Merkel menace les responsables turcs d'interdiction de meetings électoraux

21 Mars, 2017, 00:32 | Auteur: Lynn Cook
  • Berlin menace d'interdire les meetings pro-Erdogan

Le président turc Recep Tayyip Erdogan s'en est pris à Angela Merkel, l'accusant d'avoir des "pratiques nazies", en référence à l'interdiction de meetings électoraux en Allemagne en faveur du "oui" au référendum qui doit être organisé en Turquie le 16 avril.

Le gouvernement turc avait d'ores et déjà accusé, au début de ce mois, les autorités allemandes d'avoir recours à des pratiques "nazies" en interdisant des meetings et en empêchant la présence de ministres turcs sur le sol allemand.

Elu dimanche président du parti social-démocrate allemand SPD et challenger de Mme Merkel aux législatives du 24 septembre, Martin Schulz a jugé les propos de M. Erdogan "indigne d'un chef d'Etat". Pourtant, il s'agit de la première fois qu'il appelle si directement le Parlement à approuver la restauration de la peine capitale après le vote sur une révision constitutionnelle visant à renforcer les pouvoirs présidentiels, le 16 avril.
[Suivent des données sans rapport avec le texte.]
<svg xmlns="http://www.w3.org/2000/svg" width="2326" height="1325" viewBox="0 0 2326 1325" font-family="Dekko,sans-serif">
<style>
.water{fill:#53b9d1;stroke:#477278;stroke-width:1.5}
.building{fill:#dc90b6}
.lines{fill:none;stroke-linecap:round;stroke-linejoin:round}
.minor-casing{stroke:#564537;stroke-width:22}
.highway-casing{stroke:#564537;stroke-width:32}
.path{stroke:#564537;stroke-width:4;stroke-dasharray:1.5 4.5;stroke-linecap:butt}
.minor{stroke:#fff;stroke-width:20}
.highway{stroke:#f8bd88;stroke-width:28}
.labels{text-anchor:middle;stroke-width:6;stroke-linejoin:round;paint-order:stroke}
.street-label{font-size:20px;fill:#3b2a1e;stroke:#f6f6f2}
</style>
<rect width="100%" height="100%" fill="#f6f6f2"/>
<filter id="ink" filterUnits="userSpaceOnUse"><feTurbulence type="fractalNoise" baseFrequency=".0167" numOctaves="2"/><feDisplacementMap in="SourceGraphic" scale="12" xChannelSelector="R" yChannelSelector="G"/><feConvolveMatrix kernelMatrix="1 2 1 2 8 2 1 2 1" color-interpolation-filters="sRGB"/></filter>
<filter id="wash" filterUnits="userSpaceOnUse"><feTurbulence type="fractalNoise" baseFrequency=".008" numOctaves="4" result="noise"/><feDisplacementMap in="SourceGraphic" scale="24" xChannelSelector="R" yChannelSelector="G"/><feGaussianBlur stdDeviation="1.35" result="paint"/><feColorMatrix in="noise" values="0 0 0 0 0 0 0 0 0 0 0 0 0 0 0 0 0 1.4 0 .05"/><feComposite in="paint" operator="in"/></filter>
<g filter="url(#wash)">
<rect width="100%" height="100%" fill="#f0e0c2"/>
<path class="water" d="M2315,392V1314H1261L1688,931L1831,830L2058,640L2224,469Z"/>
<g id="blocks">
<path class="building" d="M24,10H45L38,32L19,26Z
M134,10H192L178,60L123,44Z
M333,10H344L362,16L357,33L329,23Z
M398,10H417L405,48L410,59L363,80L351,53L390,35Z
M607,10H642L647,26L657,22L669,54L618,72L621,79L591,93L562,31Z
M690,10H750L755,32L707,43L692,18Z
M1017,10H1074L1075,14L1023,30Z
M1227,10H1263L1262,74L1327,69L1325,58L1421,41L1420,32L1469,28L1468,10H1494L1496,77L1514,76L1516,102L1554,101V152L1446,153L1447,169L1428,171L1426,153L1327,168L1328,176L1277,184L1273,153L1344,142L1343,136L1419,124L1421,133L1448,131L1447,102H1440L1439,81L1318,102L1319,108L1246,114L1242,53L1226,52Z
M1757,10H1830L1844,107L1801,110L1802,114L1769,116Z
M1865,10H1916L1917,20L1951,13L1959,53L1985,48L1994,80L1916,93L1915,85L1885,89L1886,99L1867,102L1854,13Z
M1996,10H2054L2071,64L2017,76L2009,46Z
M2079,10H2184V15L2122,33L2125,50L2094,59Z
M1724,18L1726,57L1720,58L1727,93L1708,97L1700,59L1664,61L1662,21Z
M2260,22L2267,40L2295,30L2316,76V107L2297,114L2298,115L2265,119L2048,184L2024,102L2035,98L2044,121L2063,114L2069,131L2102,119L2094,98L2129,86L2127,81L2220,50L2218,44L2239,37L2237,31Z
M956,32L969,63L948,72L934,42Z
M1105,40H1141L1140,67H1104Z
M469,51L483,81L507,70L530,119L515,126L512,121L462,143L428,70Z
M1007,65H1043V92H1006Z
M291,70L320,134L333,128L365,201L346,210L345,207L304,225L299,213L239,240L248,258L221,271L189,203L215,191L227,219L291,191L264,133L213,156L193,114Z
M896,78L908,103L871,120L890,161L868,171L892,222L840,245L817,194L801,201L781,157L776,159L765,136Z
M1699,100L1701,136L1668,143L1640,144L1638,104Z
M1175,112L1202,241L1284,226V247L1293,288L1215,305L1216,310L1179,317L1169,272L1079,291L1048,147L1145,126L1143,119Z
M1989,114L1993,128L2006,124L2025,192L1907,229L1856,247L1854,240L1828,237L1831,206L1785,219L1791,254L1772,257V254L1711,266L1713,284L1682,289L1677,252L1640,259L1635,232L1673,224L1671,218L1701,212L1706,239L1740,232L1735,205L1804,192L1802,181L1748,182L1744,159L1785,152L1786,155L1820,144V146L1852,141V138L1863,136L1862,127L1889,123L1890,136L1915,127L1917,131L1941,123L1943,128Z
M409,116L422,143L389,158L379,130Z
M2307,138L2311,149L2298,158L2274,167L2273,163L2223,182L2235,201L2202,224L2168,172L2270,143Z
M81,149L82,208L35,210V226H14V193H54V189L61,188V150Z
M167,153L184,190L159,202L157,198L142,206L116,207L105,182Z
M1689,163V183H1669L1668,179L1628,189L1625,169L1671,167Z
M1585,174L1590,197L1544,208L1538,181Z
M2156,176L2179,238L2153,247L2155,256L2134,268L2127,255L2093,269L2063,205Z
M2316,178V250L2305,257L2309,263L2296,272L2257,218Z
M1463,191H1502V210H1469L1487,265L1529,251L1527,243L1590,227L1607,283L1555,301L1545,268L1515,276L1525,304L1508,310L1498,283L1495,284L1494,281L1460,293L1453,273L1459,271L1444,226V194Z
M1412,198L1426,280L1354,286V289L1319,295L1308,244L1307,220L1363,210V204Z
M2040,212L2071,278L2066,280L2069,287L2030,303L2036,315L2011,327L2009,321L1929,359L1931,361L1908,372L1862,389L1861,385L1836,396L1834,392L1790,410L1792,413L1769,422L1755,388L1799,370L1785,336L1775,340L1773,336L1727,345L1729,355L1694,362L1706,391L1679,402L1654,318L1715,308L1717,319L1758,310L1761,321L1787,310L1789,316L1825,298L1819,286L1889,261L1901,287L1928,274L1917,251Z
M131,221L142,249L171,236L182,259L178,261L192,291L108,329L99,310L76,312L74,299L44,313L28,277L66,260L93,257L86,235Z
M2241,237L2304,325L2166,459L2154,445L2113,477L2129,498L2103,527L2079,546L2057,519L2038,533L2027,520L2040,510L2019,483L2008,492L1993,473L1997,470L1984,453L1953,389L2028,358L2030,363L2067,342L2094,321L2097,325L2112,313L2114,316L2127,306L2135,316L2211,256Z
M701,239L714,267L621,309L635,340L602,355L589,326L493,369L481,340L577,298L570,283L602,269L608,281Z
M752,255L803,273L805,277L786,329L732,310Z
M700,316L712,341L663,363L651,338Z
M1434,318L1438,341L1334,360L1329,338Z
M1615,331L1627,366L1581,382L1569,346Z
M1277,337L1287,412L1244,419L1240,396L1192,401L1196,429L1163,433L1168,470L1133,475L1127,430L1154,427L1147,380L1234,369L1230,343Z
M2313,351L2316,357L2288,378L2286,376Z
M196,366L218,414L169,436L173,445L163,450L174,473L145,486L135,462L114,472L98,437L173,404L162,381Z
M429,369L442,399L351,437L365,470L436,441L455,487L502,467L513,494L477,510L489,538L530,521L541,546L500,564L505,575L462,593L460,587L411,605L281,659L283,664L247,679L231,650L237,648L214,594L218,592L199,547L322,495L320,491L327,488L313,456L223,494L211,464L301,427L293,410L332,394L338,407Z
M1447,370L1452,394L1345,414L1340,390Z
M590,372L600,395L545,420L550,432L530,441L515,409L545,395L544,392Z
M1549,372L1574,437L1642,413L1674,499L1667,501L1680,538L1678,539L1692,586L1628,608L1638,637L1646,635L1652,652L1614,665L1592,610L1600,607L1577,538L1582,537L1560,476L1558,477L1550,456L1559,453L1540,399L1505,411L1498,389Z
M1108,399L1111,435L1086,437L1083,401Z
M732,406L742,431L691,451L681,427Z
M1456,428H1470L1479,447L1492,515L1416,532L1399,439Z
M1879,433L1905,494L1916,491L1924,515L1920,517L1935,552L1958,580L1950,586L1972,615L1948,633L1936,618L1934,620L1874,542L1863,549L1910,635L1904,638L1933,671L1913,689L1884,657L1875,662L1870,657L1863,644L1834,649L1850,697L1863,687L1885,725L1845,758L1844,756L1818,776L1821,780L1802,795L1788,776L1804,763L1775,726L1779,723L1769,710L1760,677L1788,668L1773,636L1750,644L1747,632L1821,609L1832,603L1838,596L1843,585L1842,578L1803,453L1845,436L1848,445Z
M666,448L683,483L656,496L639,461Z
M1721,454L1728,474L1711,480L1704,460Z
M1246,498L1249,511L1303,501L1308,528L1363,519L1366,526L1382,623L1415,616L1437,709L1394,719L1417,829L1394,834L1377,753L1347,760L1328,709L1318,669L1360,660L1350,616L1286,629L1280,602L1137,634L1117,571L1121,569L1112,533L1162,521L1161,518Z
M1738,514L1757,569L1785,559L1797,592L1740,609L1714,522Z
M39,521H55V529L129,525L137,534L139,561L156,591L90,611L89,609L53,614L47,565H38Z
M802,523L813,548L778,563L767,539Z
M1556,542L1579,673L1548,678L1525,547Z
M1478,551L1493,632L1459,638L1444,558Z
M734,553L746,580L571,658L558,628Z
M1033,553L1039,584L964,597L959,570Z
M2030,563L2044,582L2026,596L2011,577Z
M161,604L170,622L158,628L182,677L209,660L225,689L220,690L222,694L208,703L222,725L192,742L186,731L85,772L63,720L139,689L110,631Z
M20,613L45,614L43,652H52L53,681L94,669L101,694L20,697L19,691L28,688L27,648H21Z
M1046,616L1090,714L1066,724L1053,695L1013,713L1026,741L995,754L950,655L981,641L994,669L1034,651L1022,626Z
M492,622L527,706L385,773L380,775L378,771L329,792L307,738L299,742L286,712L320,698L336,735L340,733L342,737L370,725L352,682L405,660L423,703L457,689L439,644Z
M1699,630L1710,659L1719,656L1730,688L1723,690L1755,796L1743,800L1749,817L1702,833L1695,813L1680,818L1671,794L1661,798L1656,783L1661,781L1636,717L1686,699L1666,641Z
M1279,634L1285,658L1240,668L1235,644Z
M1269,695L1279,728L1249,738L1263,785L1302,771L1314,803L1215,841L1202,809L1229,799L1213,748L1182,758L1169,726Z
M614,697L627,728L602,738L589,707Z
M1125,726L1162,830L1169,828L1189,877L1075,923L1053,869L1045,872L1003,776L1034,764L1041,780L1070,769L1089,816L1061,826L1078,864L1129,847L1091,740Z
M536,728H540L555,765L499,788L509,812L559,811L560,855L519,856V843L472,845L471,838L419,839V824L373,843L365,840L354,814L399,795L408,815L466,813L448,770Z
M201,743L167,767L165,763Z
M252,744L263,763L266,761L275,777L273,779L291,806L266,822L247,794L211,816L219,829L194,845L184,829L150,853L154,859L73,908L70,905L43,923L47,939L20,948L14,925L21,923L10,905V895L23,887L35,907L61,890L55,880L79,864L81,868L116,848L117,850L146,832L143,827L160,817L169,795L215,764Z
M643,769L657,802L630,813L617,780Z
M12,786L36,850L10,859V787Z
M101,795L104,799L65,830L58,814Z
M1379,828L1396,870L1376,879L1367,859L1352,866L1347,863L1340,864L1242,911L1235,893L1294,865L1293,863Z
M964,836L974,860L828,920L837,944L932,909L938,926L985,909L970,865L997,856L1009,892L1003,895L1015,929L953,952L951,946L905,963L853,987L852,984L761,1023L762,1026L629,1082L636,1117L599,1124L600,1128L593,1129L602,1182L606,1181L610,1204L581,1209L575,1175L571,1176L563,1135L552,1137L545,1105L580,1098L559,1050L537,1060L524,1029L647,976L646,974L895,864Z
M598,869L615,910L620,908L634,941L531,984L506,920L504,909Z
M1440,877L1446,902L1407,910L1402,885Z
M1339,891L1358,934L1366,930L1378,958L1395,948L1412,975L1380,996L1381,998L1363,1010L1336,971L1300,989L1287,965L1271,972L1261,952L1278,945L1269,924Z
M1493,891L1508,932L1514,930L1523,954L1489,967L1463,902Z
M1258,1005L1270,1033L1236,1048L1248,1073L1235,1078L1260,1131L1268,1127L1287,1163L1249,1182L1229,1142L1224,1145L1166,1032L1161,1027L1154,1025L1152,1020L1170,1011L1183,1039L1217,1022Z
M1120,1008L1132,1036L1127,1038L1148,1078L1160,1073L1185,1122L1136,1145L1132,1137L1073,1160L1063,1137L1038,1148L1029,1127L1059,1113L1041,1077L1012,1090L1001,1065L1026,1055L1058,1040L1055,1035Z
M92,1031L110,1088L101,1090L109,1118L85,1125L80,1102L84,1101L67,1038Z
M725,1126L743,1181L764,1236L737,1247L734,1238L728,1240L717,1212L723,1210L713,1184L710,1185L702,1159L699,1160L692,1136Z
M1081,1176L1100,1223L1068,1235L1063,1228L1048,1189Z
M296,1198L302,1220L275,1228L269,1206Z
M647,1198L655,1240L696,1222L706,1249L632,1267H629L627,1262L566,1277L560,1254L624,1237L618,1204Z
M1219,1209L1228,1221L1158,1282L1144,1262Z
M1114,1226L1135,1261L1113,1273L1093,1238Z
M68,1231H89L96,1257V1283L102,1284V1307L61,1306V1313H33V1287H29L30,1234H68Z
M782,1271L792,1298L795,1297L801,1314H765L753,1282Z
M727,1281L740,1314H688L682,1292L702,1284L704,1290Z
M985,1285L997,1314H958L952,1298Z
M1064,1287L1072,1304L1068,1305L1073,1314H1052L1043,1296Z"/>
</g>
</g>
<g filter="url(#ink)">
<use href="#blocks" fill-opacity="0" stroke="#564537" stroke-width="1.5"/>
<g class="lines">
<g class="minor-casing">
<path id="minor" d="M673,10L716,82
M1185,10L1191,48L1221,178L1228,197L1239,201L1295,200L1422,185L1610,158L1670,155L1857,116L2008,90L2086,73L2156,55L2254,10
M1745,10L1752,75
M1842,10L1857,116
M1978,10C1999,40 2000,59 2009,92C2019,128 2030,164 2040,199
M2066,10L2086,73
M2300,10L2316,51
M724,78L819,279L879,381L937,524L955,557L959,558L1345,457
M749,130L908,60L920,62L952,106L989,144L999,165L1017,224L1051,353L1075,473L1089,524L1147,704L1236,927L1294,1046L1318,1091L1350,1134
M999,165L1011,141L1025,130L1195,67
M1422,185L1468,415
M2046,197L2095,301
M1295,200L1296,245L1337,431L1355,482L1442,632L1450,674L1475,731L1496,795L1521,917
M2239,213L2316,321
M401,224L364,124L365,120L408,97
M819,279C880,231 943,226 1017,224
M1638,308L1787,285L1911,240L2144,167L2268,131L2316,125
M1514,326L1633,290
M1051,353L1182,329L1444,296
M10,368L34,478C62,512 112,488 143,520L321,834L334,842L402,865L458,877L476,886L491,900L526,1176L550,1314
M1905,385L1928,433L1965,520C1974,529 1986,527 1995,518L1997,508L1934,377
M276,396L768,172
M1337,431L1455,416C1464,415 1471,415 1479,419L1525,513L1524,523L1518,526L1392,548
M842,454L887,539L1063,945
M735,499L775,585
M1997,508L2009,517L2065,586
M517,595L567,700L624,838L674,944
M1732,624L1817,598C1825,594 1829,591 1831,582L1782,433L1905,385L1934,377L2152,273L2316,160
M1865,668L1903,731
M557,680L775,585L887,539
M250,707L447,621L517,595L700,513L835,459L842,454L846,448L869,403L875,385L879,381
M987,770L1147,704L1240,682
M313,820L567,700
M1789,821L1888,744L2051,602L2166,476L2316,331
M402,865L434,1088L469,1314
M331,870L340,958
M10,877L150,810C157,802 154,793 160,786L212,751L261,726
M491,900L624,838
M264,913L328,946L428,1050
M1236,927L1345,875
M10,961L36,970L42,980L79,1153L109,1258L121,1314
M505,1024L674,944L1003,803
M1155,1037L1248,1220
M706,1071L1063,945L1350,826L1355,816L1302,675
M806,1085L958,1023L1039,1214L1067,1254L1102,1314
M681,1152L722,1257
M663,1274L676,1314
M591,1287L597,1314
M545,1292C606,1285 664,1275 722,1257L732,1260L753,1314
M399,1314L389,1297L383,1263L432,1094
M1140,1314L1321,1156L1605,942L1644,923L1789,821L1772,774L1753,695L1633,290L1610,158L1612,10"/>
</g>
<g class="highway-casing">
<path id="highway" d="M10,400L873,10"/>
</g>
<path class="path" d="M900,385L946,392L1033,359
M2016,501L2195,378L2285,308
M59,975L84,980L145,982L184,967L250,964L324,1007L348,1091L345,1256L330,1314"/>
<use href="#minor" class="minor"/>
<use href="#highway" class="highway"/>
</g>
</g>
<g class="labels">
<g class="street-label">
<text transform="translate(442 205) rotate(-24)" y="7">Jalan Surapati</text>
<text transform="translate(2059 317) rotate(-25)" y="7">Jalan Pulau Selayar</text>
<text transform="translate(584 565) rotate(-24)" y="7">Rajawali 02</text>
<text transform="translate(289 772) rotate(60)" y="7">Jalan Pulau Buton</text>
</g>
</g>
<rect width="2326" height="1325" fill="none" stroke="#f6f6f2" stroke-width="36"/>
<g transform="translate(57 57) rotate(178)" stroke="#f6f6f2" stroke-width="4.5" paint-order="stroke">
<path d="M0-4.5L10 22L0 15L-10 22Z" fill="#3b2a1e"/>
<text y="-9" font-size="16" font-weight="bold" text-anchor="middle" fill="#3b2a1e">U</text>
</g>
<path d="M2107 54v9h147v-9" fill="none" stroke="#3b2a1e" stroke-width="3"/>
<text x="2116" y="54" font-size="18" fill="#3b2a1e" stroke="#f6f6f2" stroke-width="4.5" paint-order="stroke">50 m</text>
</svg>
L'Allemagne est au centre du bras de fer du président Erdogan avec l'Europe car elle héberge la plus importante diaspora turque au monde, dont 1,4 million de personnes inscrites sur les listes électorales consulaires. "Une proche de la chancelière allemande, Julia Klöckner, vice-présidente du parti conservateur CDU, a appelé à répondre avec fermeté".
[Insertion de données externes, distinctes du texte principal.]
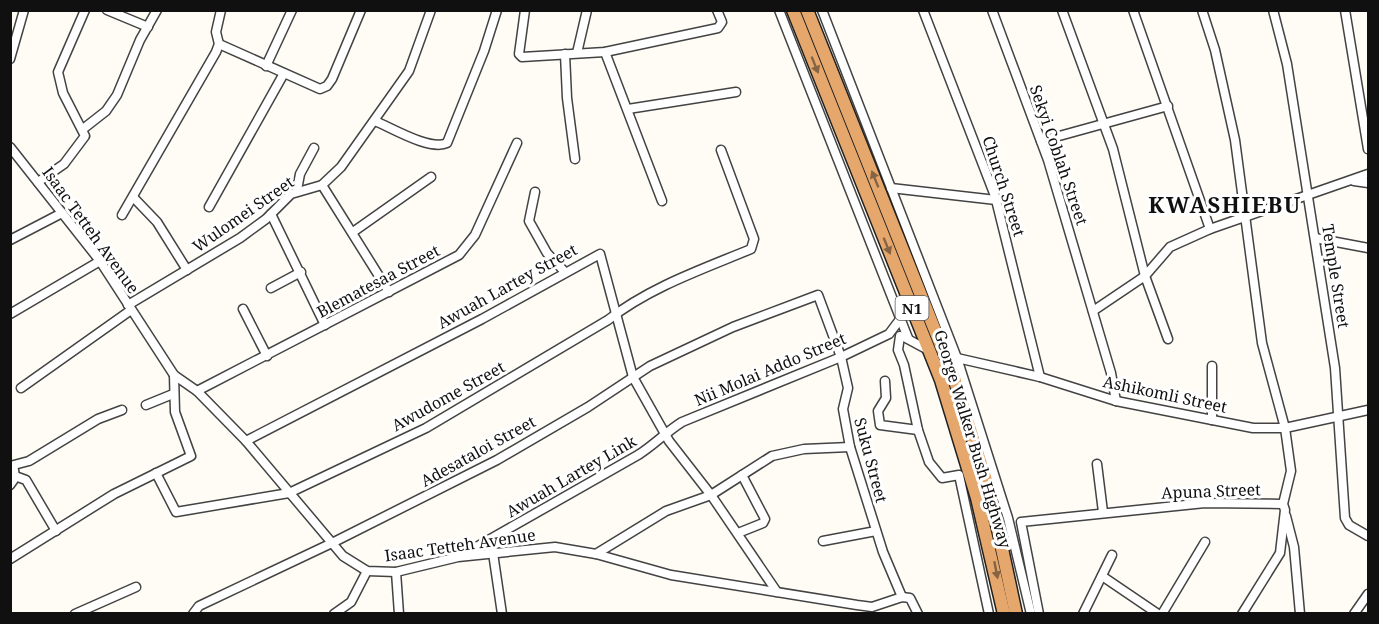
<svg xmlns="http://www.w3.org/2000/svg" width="1379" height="624" font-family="'Noto Serif',serif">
<rect width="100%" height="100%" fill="#fefcf5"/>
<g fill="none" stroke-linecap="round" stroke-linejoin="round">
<defs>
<g id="minor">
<path d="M107,10L148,27"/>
<path d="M525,10L519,54L522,57L605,52L718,28L722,22L717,10"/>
<path d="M779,10L908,338"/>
<path d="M822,10L957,358L1008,518L1031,614"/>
<path d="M923,10L995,196L1040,377"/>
<path d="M992,10L1048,160L1111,373L1116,401"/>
<path d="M1062,10L1113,149L1145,276L1168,339"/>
<path d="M1133,10L1210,229"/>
<path d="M1202,10L1215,50L1235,140L1262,343L1285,428L1291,471L1283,504L1285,510L1280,553L1242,614"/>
<path d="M1273,10L1287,64L1335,368L1345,518L1349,525L1368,536"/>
<path d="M1345,10L1368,149"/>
<path d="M219,44L320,89L327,86L332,79L361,10"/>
<path d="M605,52L662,201"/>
<path d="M577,53L587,10"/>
<path d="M565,54L567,98L575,159"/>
<path d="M10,59L24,10"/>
<path d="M266,66L292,10"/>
<path d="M628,109L736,92"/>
<path d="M375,121C392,128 430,151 447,143L484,51L497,10"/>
<path d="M83,129L106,111L117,95L140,40L157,10"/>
<path d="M1041,141L1168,106"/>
<path d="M10,147L100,261L174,375L197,391L246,441L343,556L367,571L396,572L458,557L555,547L596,554L671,575L857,605L872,607L902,597L910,598L918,614"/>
<path d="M1354,181L1368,183"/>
<path d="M38,182L64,164L85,136L63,93L58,72L85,10"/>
<path d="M322,185L389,292"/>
<path d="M891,188L996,200"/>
<path d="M297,190L300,174L314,148"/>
<path d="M535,192L529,221L547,253L564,271"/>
<path d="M133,197L157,222L187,270"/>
<path d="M209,207L283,75"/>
<path d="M271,214L325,325"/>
<path d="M122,215L216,52L219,44L216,32L221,10"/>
<path d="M353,232L431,177"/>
<path d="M1315,238L1368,248"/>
<path d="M10,240L62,213"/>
<path d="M271,288L301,272"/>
<path d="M128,305L240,238L266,219L291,194L322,185L341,167L409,71L431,10"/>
<path d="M243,309L267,356"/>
<path d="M1093,311L1145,276L1170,247L1210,229L1368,174"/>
<path d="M10,314L100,261"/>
<path d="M900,336L898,350L904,365L918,430L929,462L942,478L959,475L989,614"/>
<path d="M904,337L930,351"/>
<path d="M957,358L1040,377L1116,401L1253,428H1285L1368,410"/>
<path d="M885,381L886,398L878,411L880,425L918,430"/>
<path d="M21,388L131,310"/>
<path d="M197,391L459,255L475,235L517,143"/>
<path d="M146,405L173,394"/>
<path d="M1212,420V366"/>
<path d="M246,441L482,319L600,254L633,377L669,441L711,495L777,592"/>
<path d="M1097,464L1103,512"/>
<path d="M10,466L29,461L98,419L122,410"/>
<path d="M156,473L176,512L289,493L426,428L608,320C650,287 703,269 751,249L754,239L721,150"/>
<path d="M15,476L26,480L56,531"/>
<path d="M10,485L15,478L14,470"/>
<path d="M1286,516L1294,547L1300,614"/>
<path d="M738,533L763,523L765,519L742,475"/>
<path d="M823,541L876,531"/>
<path d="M493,553L502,614"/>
<path d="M464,554L638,455C654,445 666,432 682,422L841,357L889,334L901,318L908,297"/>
<path d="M596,554L666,511L711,495L772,456L804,449L850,447"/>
<path d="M10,559L114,494L191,456L175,412L174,375"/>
<path d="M396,572L399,614"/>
<path d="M1102,576L1158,614"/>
<path d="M75,614L136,587"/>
<path d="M193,614L199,606L332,543L497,460L588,407L650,366L733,327L818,295L841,357L848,388L843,409L850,447L883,552L902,597"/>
<path d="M334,614L351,602L367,571"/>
<path d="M1039,614L1021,522L1205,503L1283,504"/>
<path d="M1083,614L1112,555"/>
<path d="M1162,614L1205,542"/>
<path d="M1354,614L1368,594"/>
</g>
<g id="highway">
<path d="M793,10L941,380L977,498L1004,614"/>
<path d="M807,10L954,378L990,493L1016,614"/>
</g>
</defs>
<!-- minor casing -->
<use href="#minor" stroke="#434343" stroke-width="11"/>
<!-- highway casing -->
<use href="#highway" stroke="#212121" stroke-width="15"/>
<!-- minor -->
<use href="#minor" stroke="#fff" stroke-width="8"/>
<!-- highway -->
<use href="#highway" stroke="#e5a76c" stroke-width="12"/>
</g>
<!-- one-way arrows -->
<defs><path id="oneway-solid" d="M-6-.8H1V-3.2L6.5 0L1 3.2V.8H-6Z" transform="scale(1.5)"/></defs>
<g fill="#856343">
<use href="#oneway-solid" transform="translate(815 65) rotate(68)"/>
<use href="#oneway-solid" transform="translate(875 179) rotate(-112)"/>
<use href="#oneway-solid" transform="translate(887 246) rotate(68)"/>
<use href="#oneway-solid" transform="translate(996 570) rotate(79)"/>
</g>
<g text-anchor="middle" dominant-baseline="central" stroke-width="6" stroke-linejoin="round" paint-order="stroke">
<!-- shield labels -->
<rect fill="#fff" stroke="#585858" stroke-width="1.5" x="895.5" y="296" width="33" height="24" rx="4.5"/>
<g font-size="15" font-weight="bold" fill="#101010">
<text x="912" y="308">N1</text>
</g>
<!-- street labels -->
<g font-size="16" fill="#101010" stroke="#fff">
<text transform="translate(1059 155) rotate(71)">Sekyi Coblah Street</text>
<text transform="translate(1004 186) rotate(72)">Church Street</text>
<text transform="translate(243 214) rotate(-35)">Wulomei Street</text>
<text transform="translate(91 230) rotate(54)">Isaac Tetteh Avenue</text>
<text transform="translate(1336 276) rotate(81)">Temple Street</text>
<text transform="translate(378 281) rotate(-28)">Blematesaa Street</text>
<text transform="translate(507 286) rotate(-29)">Awuah Lartey Street</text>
<text transform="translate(770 369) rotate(-23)">Nii Molai Addo Street</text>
<text transform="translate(1165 394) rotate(12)">Ashikomli Street</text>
<text transform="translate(448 396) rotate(-29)">Awudome Street</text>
<text transform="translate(973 439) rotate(73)">George Walker Bush Highway</text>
<text transform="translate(478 451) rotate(-29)">Adesataloi Street</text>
<text transform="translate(871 460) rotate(75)">Suku Street</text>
<text transform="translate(571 476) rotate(-30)">Awuah Lartey Link</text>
<text transform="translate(1211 491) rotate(-2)">Apuna Street</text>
<text transform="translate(460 545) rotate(-8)">Isaac Tetteh Avenue</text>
</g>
<!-- district labels -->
<g font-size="22" font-weight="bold" letter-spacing="1.5" fill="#101010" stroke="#fff">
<text x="1225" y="204">KWASHIEBU</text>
</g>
</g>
<!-- border -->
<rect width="1379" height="624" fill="none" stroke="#101010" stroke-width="24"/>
</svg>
La Turquie a par ailleurs réagi avec véhémence aux propos du patron des services de renseignements extérieurs allemands ce week-end. "C'est insolent, c'est une effronterie que le dirigeant d'un pays ami insulte ainsi la dirigeante de ce pays" a estimé l'ancien président du Parlement européen. "Si la peine de mort est réintroduite en Turquie, cela entraînera la fin des négociations" du pays, a déclaré Jean-Claude Juncker dans l'édition dominicale du quotidien allemand Bild, en parlant de "ligne rouge". Une mesure abolie en 2004 dans le cadre du processus d'adhésion de la Turquie à l'UE.

Le ministre danois des Affaires étrangères Anders Samuelsen a quant à lui annoncé dimanche qu'il convoquait l'ambassadeur de Turquie à Copenhague pour évoquer les menaces "inacceptables" dont avaient fait état des binationaux turco-danois critiques du président Erdogan.